▸ **Extracted entries**
********

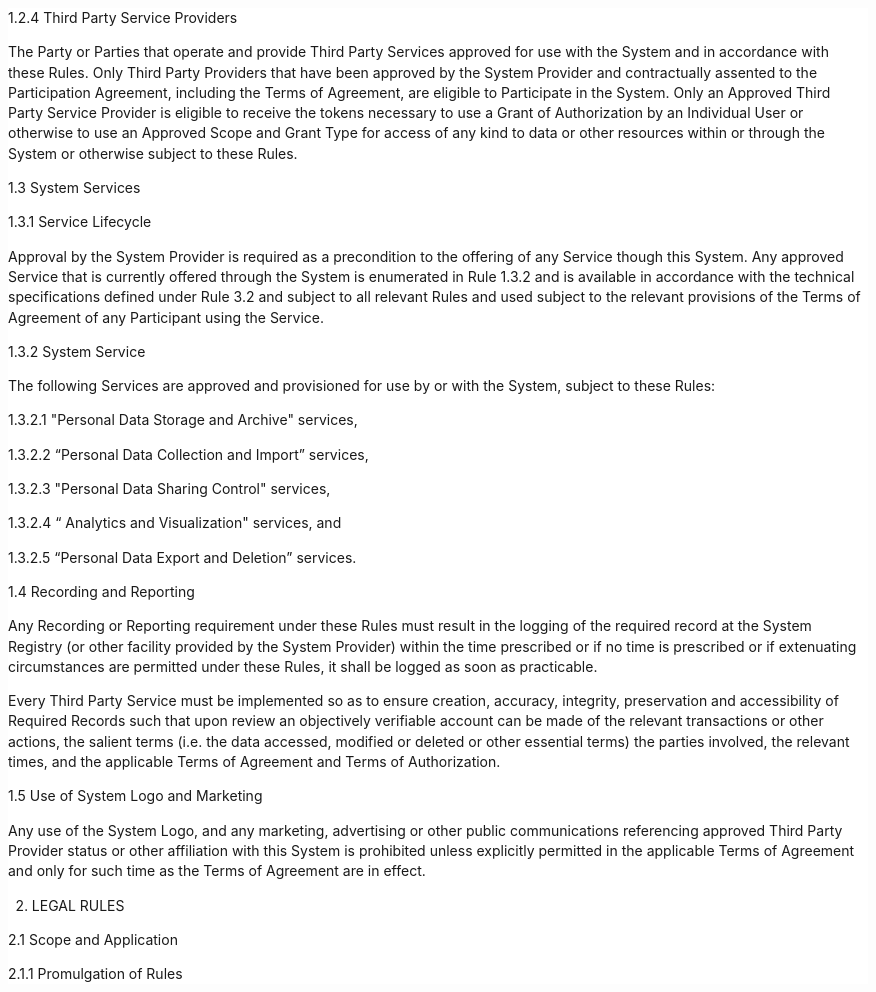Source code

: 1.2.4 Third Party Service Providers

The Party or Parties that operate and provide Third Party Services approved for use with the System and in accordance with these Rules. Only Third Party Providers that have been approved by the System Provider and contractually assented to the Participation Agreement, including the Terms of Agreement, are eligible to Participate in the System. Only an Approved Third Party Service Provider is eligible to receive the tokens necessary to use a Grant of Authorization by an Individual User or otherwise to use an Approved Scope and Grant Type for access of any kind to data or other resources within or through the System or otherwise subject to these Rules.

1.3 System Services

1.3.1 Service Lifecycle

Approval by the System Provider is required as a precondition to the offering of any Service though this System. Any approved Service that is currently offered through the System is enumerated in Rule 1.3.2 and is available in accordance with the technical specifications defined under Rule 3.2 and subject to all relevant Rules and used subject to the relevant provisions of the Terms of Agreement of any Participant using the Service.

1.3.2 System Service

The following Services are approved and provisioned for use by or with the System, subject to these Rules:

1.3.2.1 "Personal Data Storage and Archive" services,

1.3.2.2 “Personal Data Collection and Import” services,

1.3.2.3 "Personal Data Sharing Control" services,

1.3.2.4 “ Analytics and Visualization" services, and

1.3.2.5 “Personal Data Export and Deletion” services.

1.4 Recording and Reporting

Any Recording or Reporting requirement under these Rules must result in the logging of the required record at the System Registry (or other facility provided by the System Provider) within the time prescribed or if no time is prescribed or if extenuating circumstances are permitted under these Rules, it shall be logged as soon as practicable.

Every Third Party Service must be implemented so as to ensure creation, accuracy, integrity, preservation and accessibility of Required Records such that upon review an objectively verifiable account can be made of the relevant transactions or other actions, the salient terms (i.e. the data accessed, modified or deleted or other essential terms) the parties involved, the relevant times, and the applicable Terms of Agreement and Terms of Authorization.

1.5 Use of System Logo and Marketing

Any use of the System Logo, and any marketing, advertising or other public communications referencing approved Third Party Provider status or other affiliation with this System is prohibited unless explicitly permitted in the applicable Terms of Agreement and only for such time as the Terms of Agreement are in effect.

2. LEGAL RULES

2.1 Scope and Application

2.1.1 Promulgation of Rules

********

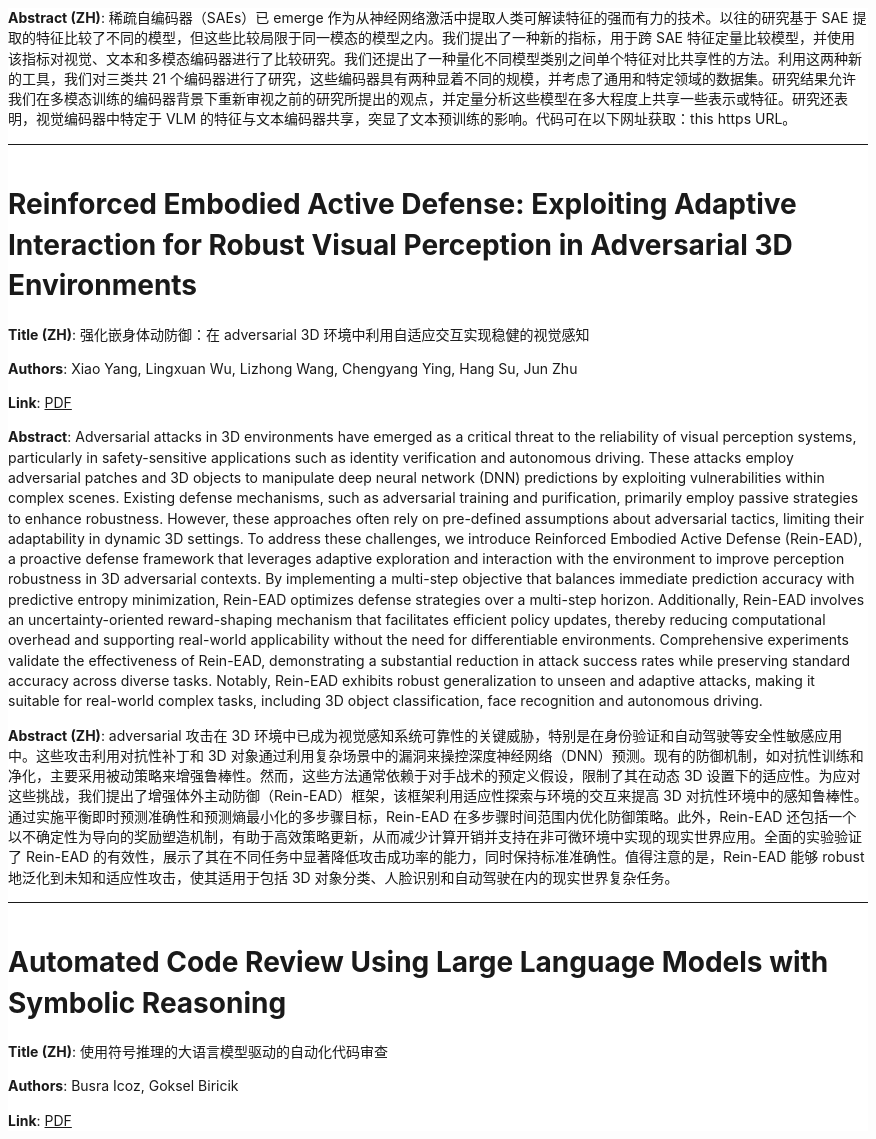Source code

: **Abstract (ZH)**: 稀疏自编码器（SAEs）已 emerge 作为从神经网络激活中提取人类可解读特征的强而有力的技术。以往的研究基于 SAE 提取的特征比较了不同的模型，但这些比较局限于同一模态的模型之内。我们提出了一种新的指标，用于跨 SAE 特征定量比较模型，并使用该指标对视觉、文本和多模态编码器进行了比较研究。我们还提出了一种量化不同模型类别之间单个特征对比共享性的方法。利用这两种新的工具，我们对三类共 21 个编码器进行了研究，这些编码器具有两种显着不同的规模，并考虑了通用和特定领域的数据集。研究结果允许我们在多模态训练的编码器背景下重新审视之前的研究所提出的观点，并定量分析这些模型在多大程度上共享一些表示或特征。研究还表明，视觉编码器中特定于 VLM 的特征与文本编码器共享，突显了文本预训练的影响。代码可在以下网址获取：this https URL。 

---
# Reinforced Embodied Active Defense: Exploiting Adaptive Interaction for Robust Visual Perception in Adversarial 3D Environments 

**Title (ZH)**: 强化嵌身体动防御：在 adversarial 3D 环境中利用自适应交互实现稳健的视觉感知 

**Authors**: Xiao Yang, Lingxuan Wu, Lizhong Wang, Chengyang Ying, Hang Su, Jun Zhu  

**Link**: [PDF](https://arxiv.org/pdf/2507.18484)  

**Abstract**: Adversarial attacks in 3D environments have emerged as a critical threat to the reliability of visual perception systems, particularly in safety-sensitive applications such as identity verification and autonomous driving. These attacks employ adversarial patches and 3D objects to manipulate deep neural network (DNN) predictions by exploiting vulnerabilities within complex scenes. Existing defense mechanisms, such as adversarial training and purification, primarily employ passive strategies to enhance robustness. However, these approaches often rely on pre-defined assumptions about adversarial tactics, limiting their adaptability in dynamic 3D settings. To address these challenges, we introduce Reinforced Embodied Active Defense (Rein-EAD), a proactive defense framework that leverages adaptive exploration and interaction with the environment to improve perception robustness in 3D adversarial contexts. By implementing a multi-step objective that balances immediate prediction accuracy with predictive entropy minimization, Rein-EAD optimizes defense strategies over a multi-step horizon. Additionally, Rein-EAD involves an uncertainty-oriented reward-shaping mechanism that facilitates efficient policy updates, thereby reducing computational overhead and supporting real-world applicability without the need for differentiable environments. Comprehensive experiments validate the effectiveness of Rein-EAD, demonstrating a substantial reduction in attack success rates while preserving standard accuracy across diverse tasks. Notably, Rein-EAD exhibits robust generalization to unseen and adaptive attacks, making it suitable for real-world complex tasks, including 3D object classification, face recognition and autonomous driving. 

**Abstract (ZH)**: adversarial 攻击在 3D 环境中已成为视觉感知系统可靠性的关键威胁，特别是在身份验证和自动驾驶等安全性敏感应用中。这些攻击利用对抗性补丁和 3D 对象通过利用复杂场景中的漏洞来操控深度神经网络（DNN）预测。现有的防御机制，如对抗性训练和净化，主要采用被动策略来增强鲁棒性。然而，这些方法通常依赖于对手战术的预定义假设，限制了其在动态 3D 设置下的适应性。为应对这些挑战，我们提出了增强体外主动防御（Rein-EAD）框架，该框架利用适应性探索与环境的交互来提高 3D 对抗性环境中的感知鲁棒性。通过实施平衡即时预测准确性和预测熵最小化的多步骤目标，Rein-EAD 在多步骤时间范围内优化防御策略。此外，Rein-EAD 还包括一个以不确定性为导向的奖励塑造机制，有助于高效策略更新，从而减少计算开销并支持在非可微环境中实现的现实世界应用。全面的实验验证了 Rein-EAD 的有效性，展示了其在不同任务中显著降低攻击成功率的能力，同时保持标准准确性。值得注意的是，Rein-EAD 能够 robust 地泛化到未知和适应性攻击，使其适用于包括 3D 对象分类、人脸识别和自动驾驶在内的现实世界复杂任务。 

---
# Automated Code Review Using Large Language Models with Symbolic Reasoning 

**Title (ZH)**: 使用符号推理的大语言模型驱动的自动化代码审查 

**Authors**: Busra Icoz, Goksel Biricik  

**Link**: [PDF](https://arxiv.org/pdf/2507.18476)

********

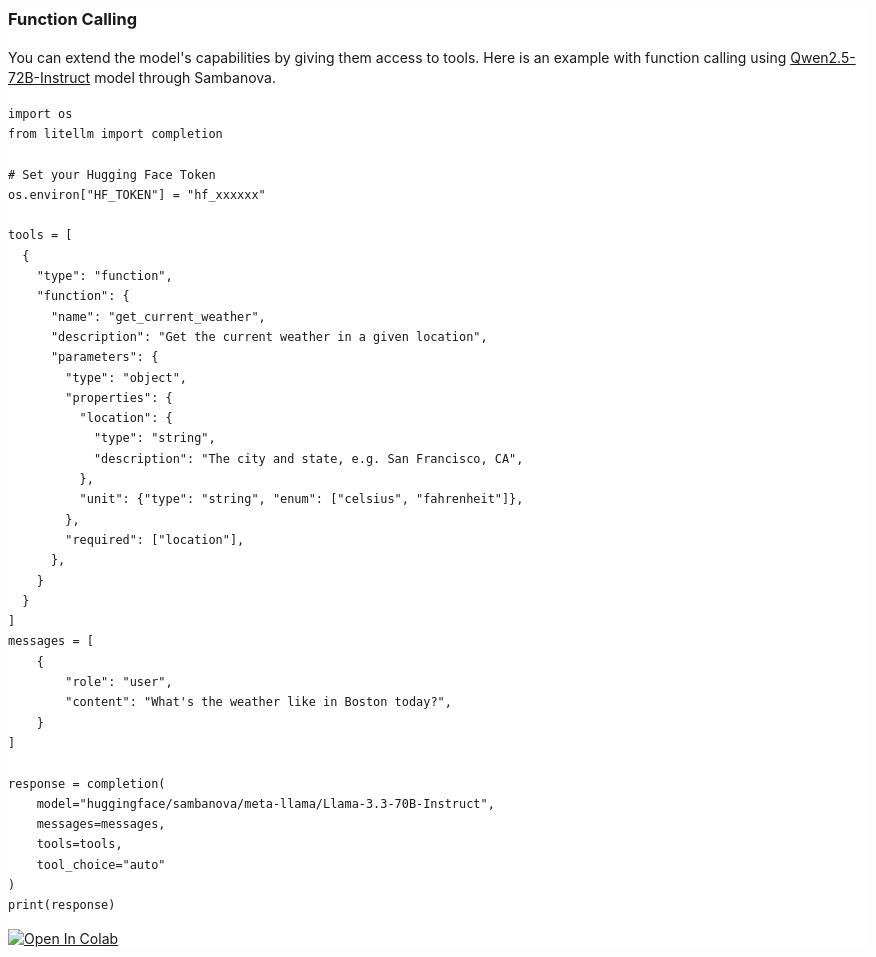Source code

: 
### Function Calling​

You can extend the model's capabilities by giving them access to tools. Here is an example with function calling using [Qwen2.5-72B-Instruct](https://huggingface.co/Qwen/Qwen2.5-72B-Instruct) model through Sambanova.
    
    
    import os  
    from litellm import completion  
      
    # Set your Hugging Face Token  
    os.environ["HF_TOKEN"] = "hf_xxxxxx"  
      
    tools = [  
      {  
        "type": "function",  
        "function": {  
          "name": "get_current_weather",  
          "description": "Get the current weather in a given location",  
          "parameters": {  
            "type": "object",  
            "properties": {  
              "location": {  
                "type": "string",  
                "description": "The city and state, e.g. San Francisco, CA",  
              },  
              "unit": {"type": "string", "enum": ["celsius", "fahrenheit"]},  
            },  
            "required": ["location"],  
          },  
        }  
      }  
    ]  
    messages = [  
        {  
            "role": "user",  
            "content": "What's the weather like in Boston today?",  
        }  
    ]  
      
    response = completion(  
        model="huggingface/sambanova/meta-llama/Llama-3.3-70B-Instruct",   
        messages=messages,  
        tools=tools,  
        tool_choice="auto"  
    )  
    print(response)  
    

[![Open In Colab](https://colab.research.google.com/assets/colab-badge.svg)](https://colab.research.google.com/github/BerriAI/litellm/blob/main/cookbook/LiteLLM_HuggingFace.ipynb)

********

▸ **What the task requires**
Where does the word "Personal" occur in the records? Return every line that holds it.

▸ **Answer section**
1.3.2.1 "Personal Data Storage and Archive" services,
1.3.2.2 “Personal Data Collection and Import” services,
1.3.2.3 "Personal Data Sharing Control" services,
1.3.2.5 “Personal Data Export and Deletion” services.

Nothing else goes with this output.